TASK INPUTS >>
=-=-=-=-=
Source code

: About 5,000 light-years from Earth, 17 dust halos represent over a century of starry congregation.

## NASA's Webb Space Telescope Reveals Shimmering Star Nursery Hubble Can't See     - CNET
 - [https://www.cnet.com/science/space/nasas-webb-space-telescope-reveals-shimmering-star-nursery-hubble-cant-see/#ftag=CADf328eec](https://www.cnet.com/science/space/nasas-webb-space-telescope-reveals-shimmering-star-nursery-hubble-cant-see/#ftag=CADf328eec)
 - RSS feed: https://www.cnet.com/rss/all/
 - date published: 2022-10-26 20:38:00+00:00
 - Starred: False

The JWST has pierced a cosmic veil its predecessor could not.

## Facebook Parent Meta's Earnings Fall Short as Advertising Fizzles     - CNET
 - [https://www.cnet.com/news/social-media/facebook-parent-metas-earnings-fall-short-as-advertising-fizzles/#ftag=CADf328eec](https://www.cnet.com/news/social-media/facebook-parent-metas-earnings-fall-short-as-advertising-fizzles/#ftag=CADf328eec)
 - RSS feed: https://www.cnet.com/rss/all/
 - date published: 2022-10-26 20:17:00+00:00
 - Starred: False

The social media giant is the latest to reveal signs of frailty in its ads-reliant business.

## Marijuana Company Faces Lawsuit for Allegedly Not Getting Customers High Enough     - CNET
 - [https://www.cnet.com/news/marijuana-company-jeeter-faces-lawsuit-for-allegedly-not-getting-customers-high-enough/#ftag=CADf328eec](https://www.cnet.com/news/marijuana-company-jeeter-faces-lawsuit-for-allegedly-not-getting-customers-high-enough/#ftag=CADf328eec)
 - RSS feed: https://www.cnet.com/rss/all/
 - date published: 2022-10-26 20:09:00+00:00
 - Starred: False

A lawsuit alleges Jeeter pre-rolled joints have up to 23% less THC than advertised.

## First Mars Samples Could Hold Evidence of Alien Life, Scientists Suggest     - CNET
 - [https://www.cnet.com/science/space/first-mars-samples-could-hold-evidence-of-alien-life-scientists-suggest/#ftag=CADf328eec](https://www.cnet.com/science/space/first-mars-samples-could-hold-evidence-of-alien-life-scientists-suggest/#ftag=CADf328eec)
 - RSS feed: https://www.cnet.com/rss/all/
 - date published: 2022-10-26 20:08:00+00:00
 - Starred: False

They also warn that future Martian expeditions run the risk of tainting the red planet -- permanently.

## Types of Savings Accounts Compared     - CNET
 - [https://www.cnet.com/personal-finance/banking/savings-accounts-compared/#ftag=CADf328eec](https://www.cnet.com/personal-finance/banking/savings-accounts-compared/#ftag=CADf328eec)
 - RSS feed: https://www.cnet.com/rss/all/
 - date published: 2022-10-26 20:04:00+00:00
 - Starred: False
=-=-=-=-=
TASK TO COMPLETE >> Return the records above verbatim, in their entirety.

SOLUTION FOR THIS EXERCISE >>
Source code

: About 5,000 light-years from Earth, 17 dust halos represent over a century of starry congregation.

## NASA's Webb Space Telescope Reveals Shimmering Star Nursery Hubble Can't See     - CNET
 - [https://www.cnet.com/science/space/nasas-webb-space-telescope-reveals-shimmering-star-nursery-hubble-cant-see/#ftag=CADf328eec](https://www.cnet.com/science/space/nasas-webb-space-telescope-reveals-shimmering-star-nursery-hubble-cant-see/#ftag=CADf328eec)
 - RSS feed: https://www.cnet.com/rss/all/
 - date published: 2022-10-26 20:38:00+00:00
 - Starred: False

The JWST has pierced a cosmic veil its predecessor could not.

## Facebook Parent Meta's Earnings Fall Short as Advertising Fizzles     - CNET
 - [https://www.cnet.com/news/social-media/facebook-parent-metas-earnings-fall-short-as-advertising-fizzles/#ftag=CADf328eec](https://www.cnet.com/news/social-media/facebook-parent-metas-earnings-fall-short-as-advertising-fizzles/#ftag=CADf328eec)
 - RSS feed: https://www.cnet.com/rss/all/
 - date published: 2022-10-26 20:17:00+00:00
 - Starred: False

The social media giant is the latest to reveal signs of frailty in its ads-reliant business.

## Marijuana Company Faces Lawsuit for Allegedly Not Getting Customers High Enough     - CNET
 - [https://www.cnet.com/news/marijuana-company-jeeter-faces-lawsuit-for-allegedly-not-getting-customers-high-enough/#ftag=CADf328eec](https://www.cnet.com/news/marijuana-company-jeeter-faces-lawsuit-for-allegedly-not-getting-customers-high-enough/#ftag=CADf328eec)
 - RSS feed: https://www.cnet.com/rss/all/
 - date published: 2022-10-26 20:09:00+00:00
 - Starred: False

A lawsuit alleges Jeeter pre-rolled joints have up to 23% less THC than advertised.

## First Mars Samples Could Hold Evidence of Alien Life, Scientists Suggest     - CNET
 - [https://www.cnet.com/science/space/first-mars-samples-could-hold-evidence-of-alien-life-scientists-suggest/#ftag=CADf328eec](https://www.cnet.com/science/space/first-mars-samples-could-hold-evidence-of-alien-life-scientists-suggest/#ftag=CADf328eec)
 - RSS feed: https://www.cnet.com/rss/all/
 - date published: 2022-10-26 20:08:00+00:00
 - Starred: False

They also warn that future Martian expeditions run the risk of tainting the red planet -- permanently.

## Types of Savings Accounts Compared     - CNET
 - [https://www.cnet.com/personal-finance/banking/savings-accounts-compared/#ftag=CADf328eec](https://www.cnet.com/personal-finance/banking/savings-accounts-compared/#ftag=CADf328eec)
 - RSS feed: https://www.cnet.com/rss/all/
 - date published: 2022-10-26 20:04:00+00:00
 - Starred: False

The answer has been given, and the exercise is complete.